There are multiple things to understand here.

1. When you nest loops, the complete inner loop happens again, each time that the outer loop runs.

2. Where the code says `for i in range(1,5):`, the `range(1,5)` part is not part of some special syntax for the `for` loop. `range` is not a keyword; it’s the name of a type - just like `int` and `str` and `list`. This code creates an object that represents some numbers, and then the `for` loop uses those numbers in sequence.

You can use a `for` loop with anything that is iterable - i.e., that represents multiple (zero or more) values that can be accessed in order, one at a time. For example, you can use a string (you get one character each time), or a text file that was opened for reading (you get one line of text from the file at a time), or a `dict` (you get each of its keys).

3. A `for` loop sets the value of its tracking variable, using the values from its element source. In this case, the source is `range(1, 5)`, which contains four values: `1`, `2`, `3` and `4`. So the `for` loop will run 4 times. It does not care about any change that is made to `i`, by any of the code inside the loop. It simply sets the value at the top of the loop, according to what it accesses from its source, in order, one at a time.

Only an abnormal exit (`break`, `return`, or raising an exception) or a modification to the element source (not possible here; `range` objects are immutable) can make the loop run a different number of times. At the beginning of the first time through the `for` loop, `i` is set to `1`. At the beginning of the second time through, it is set to `2`, regardless of anything that happened the first time through.

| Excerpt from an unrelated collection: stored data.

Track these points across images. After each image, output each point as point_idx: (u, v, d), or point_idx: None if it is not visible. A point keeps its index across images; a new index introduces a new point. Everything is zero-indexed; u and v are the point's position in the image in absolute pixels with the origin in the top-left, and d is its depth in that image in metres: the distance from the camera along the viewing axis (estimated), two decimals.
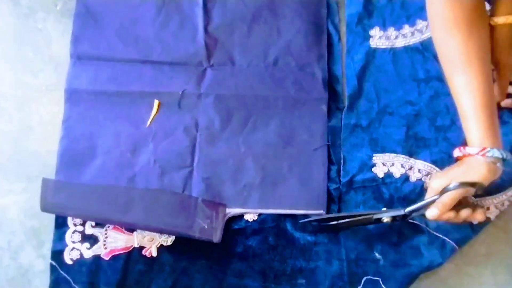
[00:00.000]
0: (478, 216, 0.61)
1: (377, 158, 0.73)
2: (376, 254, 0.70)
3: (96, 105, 0.74)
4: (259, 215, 0.71)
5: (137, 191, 0.69)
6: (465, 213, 0.61)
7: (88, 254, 0.68)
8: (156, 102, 0.74)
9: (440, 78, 0.75)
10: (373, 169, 0.73)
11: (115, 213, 0.67)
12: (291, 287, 0.69)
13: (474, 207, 0.62)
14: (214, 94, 0.75)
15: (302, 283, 0.69)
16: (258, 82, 0.75)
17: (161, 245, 0.69)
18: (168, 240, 0.69)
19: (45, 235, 0.70)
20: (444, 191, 0.60)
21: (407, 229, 0.70)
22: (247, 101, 0.74)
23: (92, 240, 0.69)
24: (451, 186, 0.59)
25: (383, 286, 0.68)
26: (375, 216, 0.65)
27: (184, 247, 0.69)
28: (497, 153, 0.57)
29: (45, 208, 0.67)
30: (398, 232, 0.70)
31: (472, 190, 0.59)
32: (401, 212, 0.64)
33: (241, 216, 0.71)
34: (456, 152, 0.61)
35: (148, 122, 0.73)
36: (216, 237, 0.67)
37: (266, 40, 0.78)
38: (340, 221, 0.68)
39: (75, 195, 0.67)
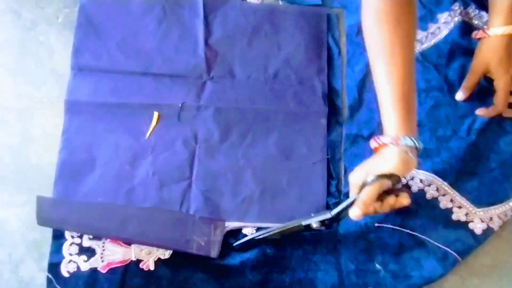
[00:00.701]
0: (403, 201, 0.61)
1: None
2: (377, 265, 0.69)
3: (96, 117, 0.74)
4: (257, 229, 0.71)
5: (133, 208, 0.69)
6: (389, 201, 0.61)
7: (85, 266, 0.68)
8: (155, 114, 0.74)
9: (440, 88, 0.75)
10: None
11: (112, 230, 0.67)
12: None
13: (398, 192, 0.62)
14: (213, 107, 0.75)
15: None
16: (257, 95, 0.76)
17: (159, 259, 0.69)
18: (165, 254, 0.69)
19: (46, 248, 0.69)
20: (363, 185, 0.60)
21: (408, 240, 0.70)
22: (247, 114, 0.75)
23: (89, 252, 0.68)
24: (368, 180, 0.60)
25: None
26: (304, 223, 0.65)
27: (182, 261, 0.69)
28: (409, 141, 0.58)
29: (41, 223, 0.67)
30: (399, 243, 0.69)
31: (388, 183, 0.60)
32: (328, 215, 0.65)
33: (239, 230, 0.71)
34: (372, 143, 0.62)
35: (148, 134, 0.74)
36: (214, 253, 0.67)
37: (266, 54, 0.78)
38: (270, 232, 0.67)
39: (70, 213, 0.67)
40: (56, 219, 0.67)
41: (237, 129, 0.74)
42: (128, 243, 0.69)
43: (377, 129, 0.74)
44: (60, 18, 0.80)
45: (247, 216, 0.71)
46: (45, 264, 0.69)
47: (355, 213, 0.60)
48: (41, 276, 0.69)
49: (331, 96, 0.77)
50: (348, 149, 0.74)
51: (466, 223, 0.70)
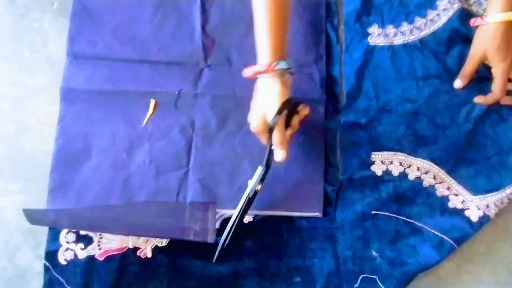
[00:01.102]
0: (305, 112, 0.67)
1: (376, 156, 0.73)
2: (373, 252, 0.69)
3: (92, 105, 0.73)
4: (255, 216, 0.71)
5: (123, 206, 0.69)
6: (295, 122, 0.66)
7: (82, 254, 0.68)
8: (152, 101, 0.73)
9: (439, 76, 0.75)
10: (371, 167, 0.72)
11: (106, 228, 0.67)
12: (287, 285, 0.68)
13: (296, 107, 0.66)
14: (211, 95, 0.74)
15: (298, 281, 0.69)
16: (255, 83, 0.75)
17: (156, 246, 0.69)
18: (163, 241, 0.69)
19: (42, 236, 0.69)
20: (268, 127, 0.63)
21: (404, 227, 0.70)
22: (244, 102, 0.74)
23: (86, 240, 0.69)
24: (270, 122, 0.62)
25: (380, 284, 0.68)
26: (247, 192, 0.66)
27: (179, 248, 0.69)
28: (283, 64, 0.61)
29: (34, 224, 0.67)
30: (395, 230, 0.70)
31: (285, 109, 0.63)
32: (261, 170, 0.66)
33: None
34: (246, 73, 0.64)
35: (144, 122, 0.73)
36: (210, 238, 0.67)
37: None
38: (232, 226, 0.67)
39: (61, 218, 0.67)
40: (48, 223, 0.68)
41: (234, 117, 0.74)
42: None
43: (374, 117, 0.74)
44: (54, 4, 0.79)
45: None
46: (41, 251, 0.69)
47: (280, 157, 0.64)
48: (38, 263, 0.69)
49: (329, 84, 0.77)
50: (345, 136, 0.74)
51: (462, 211, 0.70)
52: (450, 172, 0.71)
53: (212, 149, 0.73)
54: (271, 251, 0.70)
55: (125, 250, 0.68)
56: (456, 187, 0.71)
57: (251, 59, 0.75)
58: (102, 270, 0.67)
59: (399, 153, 0.72)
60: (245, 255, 0.69)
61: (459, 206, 0.70)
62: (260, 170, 0.65)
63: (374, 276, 0.68)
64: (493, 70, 0.70)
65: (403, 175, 0.72)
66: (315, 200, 0.71)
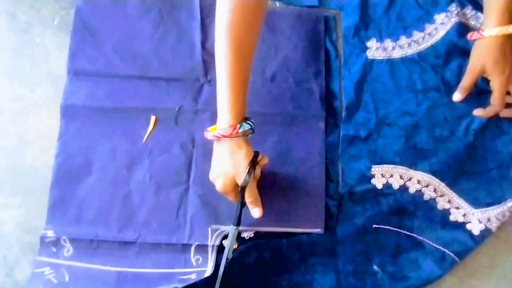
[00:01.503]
0: (264, 162, 0.66)
1: (376, 170, 0.72)
2: (374, 267, 0.69)
3: (93, 121, 0.73)
4: (256, 232, 0.70)
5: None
6: (258, 172, 0.65)
7: None
8: (152, 118, 0.74)
9: (438, 89, 0.75)
10: (371, 181, 0.72)
11: None
12: None
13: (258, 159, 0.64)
14: (211, 111, 0.75)
15: None
16: (255, 99, 0.75)
17: None
18: None
19: None
20: (238, 187, 0.63)
21: (406, 241, 0.69)
22: None
23: None
24: (242, 183, 0.61)
25: None
26: (229, 252, 0.64)
27: None
28: (246, 126, 0.61)
29: None
30: (396, 244, 0.69)
31: (258, 170, 0.64)
32: (234, 229, 0.64)
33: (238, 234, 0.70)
34: (208, 136, 0.63)
35: (145, 138, 0.73)
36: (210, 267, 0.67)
37: (263, 56, 0.78)
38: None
39: None
40: None
41: None
42: None
43: (374, 130, 0.74)
44: (56, 20, 0.80)
45: (244, 220, 0.70)
46: None
47: (257, 214, 0.65)
48: None
49: (329, 98, 0.77)
50: (345, 150, 0.74)
51: (463, 224, 0.70)
52: (451, 185, 0.71)
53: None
54: (272, 267, 0.69)
55: None
56: (457, 200, 0.70)
57: (251, 74, 0.76)
58: None
59: (399, 166, 0.72)
60: (246, 271, 0.69)
61: (461, 219, 0.70)
62: (232, 229, 0.64)
63: None
64: (491, 83, 0.70)
65: (404, 188, 0.72)
66: (317, 217, 0.70)
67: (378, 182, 0.72)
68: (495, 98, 0.70)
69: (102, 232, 0.69)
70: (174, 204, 0.71)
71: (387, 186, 0.72)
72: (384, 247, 0.69)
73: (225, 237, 0.69)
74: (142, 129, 0.74)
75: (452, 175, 0.71)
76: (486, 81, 0.73)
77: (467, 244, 0.68)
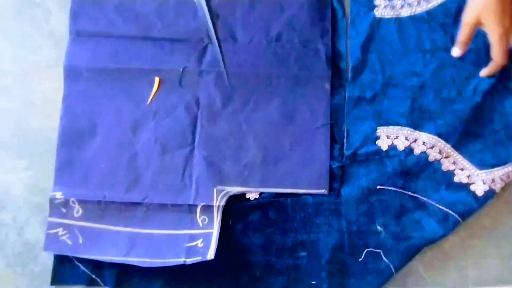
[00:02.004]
0: None
1: (381, 131, 0.72)
2: (378, 227, 0.70)
3: (96, 83, 0.73)
4: (261, 193, 0.71)
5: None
6: None
7: None
8: (156, 79, 0.73)
9: (446, 49, 0.73)
10: (377, 142, 0.72)
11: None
12: (293, 260, 0.69)
13: None
14: (215, 71, 0.74)
15: (303, 255, 0.69)
16: (260, 60, 0.74)
17: None
18: None
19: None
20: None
21: (409, 202, 0.70)
22: (249, 78, 0.73)
23: None
24: None
25: (384, 258, 0.68)
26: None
27: None
28: None
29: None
30: (400, 205, 0.70)
31: None
32: None
33: (243, 194, 0.71)
34: None
35: (149, 100, 0.73)
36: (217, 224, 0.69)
37: (269, 16, 0.76)
38: None
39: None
40: None
41: (239, 94, 0.73)
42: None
43: (380, 91, 0.73)
44: None
45: (249, 181, 0.71)
46: None
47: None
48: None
49: (334, 59, 0.75)
50: (350, 111, 0.73)
51: (468, 185, 0.70)
52: (456, 146, 0.71)
53: (217, 127, 0.72)
54: (276, 226, 0.70)
55: None
56: (462, 161, 0.70)
57: (256, 35, 0.74)
58: None
59: (405, 128, 0.72)
60: (251, 230, 0.70)
61: (465, 180, 0.70)
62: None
63: (379, 250, 0.69)
64: (489, 36, 0.66)
65: (409, 150, 0.71)
66: (321, 178, 0.71)
67: (383, 144, 0.72)
68: (495, 52, 0.66)
69: (109, 193, 0.70)
70: (179, 166, 0.71)
71: (392, 147, 0.72)
72: (387, 208, 0.70)
73: (231, 197, 0.70)
74: (146, 91, 0.73)
75: (458, 136, 0.71)
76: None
77: (470, 205, 0.69)
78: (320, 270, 0.69)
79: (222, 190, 0.70)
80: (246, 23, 0.76)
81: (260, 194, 0.71)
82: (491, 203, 0.70)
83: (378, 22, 0.76)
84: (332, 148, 0.72)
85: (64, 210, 0.70)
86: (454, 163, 0.71)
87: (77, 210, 0.70)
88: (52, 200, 0.70)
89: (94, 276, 0.69)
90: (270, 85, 0.73)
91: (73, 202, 0.70)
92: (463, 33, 0.68)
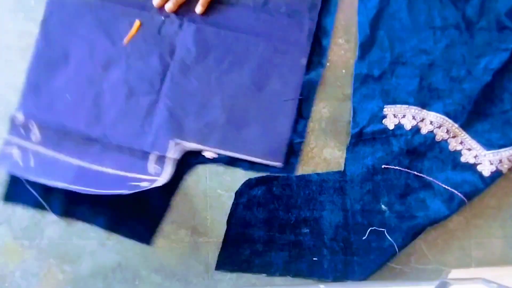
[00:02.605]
0: None
1: (388, 110, 0.71)
2: (382, 206, 0.70)
3: (78, 13, 0.73)
4: (219, 154, 0.71)
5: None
6: None
7: None
8: (137, 22, 0.73)
9: (457, 26, 0.72)
10: (383, 121, 0.71)
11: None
12: (295, 236, 0.70)
13: None
14: (195, 26, 0.73)
15: (306, 232, 0.70)
16: (242, 22, 0.73)
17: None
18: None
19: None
20: None
21: (414, 181, 0.70)
22: (228, 39, 0.72)
23: None
24: None
25: (388, 237, 0.68)
26: None
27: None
28: None
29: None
30: (405, 184, 0.69)
31: None
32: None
33: (199, 152, 0.71)
34: None
35: (125, 40, 0.73)
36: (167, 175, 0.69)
37: None
38: None
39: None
40: None
41: (215, 52, 0.73)
42: None
43: (388, 69, 0.72)
44: None
45: (207, 140, 0.71)
46: None
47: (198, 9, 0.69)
48: (52, 214, 0.71)
49: (318, 35, 0.74)
50: (358, 89, 0.72)
51: (474, 165, 0.69)
52: (464, 126, 0.70)
53: (186, 80, 0.72)
54: (280, 202, 0.70)
55: None
56: (470, 141, 0.70)
57: None
58: None
59: (412, 107, 0.71)
60: (255, 205, 0.70)
61: (472, 160, 0.69)
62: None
63: (383, 229, 0.69)
64: None
65: (416, 129, 0.71)
66: (278, 150, 0.71)
67: (390, 123, 0.71)
68: None
69: (70, 124, 0.71)
70: (142, 111, 0.72)
71: (399, 126, 0.71)
72: (392, 187, 0.70)
73: (187, 153, 0.71)
74: (125, 31, 0.73)
75: (466, 116, 0.70)
76: (509, 17, 0.69)
77: (476, 185, 0.68)
78: (322, 247, 0.70)
79: (178, 144, 0.70)
80: None
81: (219, 154, 0.71)
82: (497, 183, 0.69)
83: None
84: (297, 123, 0.72)
85: (22, 132, 0.71)
86: (461, 143, 0.70)
87: (35, 134, 0.71)
88: (13, 119, 0.71)
89: (42, 201, 0.70)
90: (247, 49, 0.73)
91: (32, 125, 0.71)
92: None
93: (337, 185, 0.71)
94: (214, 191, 0.72)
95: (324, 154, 0.72)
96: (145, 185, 0.67)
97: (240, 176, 0.72)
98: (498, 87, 0.70)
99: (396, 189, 0.70)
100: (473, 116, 0.70)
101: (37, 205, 0.70)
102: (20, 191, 0.70)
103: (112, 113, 0.71)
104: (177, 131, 0.71)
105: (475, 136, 0.70)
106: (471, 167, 0.69)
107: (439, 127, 0.70)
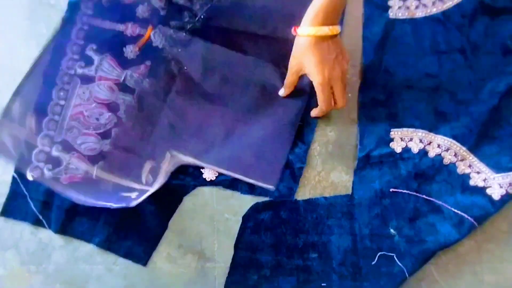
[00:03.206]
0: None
1: (395, 133, 0.71)
2: (391, 230, 0.69)
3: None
4: (219, 175, 0.71)
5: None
6: None
7: (48, 175, 0.70)
8: (150, 28, 0.74)
9: (462, 50, 0.72)
10: (390, 144, 0.71)
11: None
12: (303, 261, 0.69)
13: None
14: (204, 43, 0.74)
15: (314, 257, 0.69)
16: (252, 46, 0.74)
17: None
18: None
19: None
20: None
21: (424, 205, 0.69)
22: (235, 59, 0.74)
23: (56, 163, 0.71)
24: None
25: (398, 262, 0.67)
26: None
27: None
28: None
29: None
30: (414, 208, 0.69)
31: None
32: None
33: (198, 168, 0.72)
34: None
35: (137, 46, 0.74)
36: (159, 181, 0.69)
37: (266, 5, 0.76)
38: None
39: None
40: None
41: (222, 71, 0.74)
42: (94, 161, 0.71)
43: (394, 92, 0.72)
44: None
45: (204, 156, 0.71)
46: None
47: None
48: (59, 238, 0.71)
49: None
50: (364, 113, 0.73)
51: (484, 189, 0.69)
52: (472, 149, 0.69)
53: (190, 95, 0.73)
54: (288, 226, 0.70)
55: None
56: (478, 164, 0.69)
57: (251, 25, 0.75)
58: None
59: (419, 130, 0.71)
60: (262, 229, 0.70)
61: (481, 184, 0.69)
62: None
63: (392, 254, 0.68)
64: (314, 84, 0.66)
65: (423, 152, 0.70)
66: (273, 173, 0.70)
67: (397, 146, 0.71)
68: (319, 100, 0.66)
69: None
70: (145, 119, 0.72)
71: (406, 150, 0.71)
72: (401, 211, 0.69)
73: (187, 174, 0.71)
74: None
75: (474, 139, 0.70)
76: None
77: (486, 209, 0.67)
78: (331, 272, 0.69)
79: (174, 156, 0.71)
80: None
81: (217, 176, 0.71)
82: (508, 207, 0.68)
83: (392, 23, 0.75)
84: (298, 148, 0.72)
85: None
86: (469, 166, 0.69)
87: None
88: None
89: (40, 217, 0.70)
90: (253, 73, 0.74)
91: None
92: (288, 78, 0.68)
93: (345, 209, 0.70)
94: (221, 215, 0.71)
95: (332, 177, 0.72)
96: (133, 197, 0.67)
97: (248, 200, 0.71)
98: (505, 110, 0.70)
99: (405, 213, 0.69)
100: (481, 139, 0.70)
101: (34, 221, 0.71)
102: (18, 206, 0.71)
103: (123, 119, 0.72)
104: (175, 143, 0.71)
105: (483, 159, 0.69)
106: (481, 191, 0.69)
107: (447, 150, 0.70)
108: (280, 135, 0.72)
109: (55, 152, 0.71)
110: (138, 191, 0.69)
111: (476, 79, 0.72)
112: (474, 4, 0.73)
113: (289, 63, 0.67)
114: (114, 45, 0.74)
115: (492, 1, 0.72)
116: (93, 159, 0.71)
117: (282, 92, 0.72)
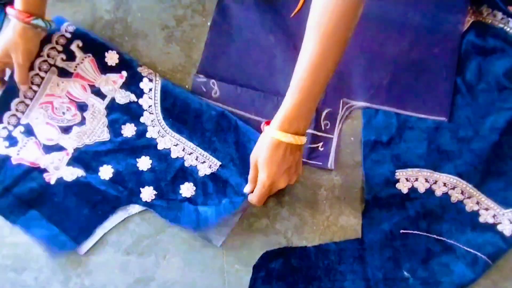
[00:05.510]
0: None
1: (400, 174, 0.72)
2: (405, 273, 0.67)
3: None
4: (157, 199, 0.72)
5: None
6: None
7: (2, 151, 0.73)
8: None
9: (458, 90, 0.74)
10: (396, 185, 0.71)
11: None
12: None
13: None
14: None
15: None
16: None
17: (61, 178, 0.72)
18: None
19: (72, 271, 0.70)
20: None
21: (435, 245, 0.68)
22: (387, 8, 0.77)
23: (12, 142, 0.73)
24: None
25: None
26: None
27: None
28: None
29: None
30: (426, 248, 0.68)
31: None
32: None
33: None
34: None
35: (293, 14, 0.78)
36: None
37: None
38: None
39: None
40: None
41: (377, 21, 0.76)
42: (48, 151, 0.73)
43: (396, 134, 0.73)
44: None
45: (374, 98, 0.75)
46: (71, 286, 0.69)
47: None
48: None
49: None
50: (368, 155, 0.73)
51: (494, 225, 0.68)
52: (478, 186, 0.70)
53: (352, 46, 0.70)
54: (299, 274, 0.69)
55: (35, 166, 0.72)
56: (486, 201, 0.69)
57: None
58: (8, 171, 0.72)
59: (424, 170, 0.71)
60: (274, 278, 0.68)
61: (491, 220, 0.68)
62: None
63: None
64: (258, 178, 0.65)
65: (430, 192, 0.71)
66: (442, 106, 0.73)
67: (403, 187, 0.71)
68: (254, 194, 0.65)
69: (244, 82, 0.76)
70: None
71: (413, 190, 0.71)
72: (413, 252, 0.68)
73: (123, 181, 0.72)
74: (293, 7, 0.78)
75: (479, 176, 0.70)
76: (507, 78, 0.72)
77: (499, 246, 0.67)
78: None
79: (348, 103, 0.75)
80: None
81: (153, 199, 0.72)
82: None
83: None
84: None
85: (203, 88, 0.76)
86: (477, 203, 0.69)
87: (215, 92, 0.76)
88: (195, 79, 0.77)
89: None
90: (405, 19, 0.77)
91: (213, 83, 0.76)
92: (250, 172, 0.67)
93: (356, 254, 0.69)
94: (232, 266, 0.70)
95: (340, 221, 0.72)
96: (321, 150, 0.73)
97: (257, 249, 0.71)
98: (507, 145, 0.71)
99: (417, 254, 0.68)
100: (486, 175, 0.70)
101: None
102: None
103: (285, 74, 0.71)
104: (345, 91, 0.75)
105: (490, 195, 0.69)
106: (491, 227, 0.68)
107: (453, 188, 0.70)
108: (441, 71, 0.75)
109: (16, 133, 0.73)
110: (322, 139, 0.74)
111: (475, 116, 0.73)
112: (465, 46, 0.75)
113: (251, 156, 0.65)
114: (98, 48, 0.76)
115: (483, 42, 0.74)
116: (47, 149, 0.73)
117: (247, 188, 0.68)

The first time through the `for` loop, `i` was set to `1`. So the `while` loop will check that `i < 3`, and print the messages for a value of `1`. It increments `i` to `2`, which is still less than 3, so it runs one more time. (The `print(i)` inside the `while` loop cannot happen, because `continue` skips it.) After the `while` loop, the `for` loop does `pass`, which has no effect (by definition). This is the first time that `2 in w` appears.

The second time through the `for` loop, `i` was set to `2`. So the `while` loop will check that `i < 3`, and print the messages for a value of `2`. It increments `i` to `3`, so it can’t run again. This is the second time that `2 in w` appears.

The third and fourth times through the `for` loop, the `i` value does not allow the `while` loop to be entered at all.

Because that is the value it has after the `for` loop has completed. The last time that the `for` loop runs, it sets `i` to `4`. The `while` loop does not run, because 4 is not less than 3, so there is no code that can change the value of `i` after that.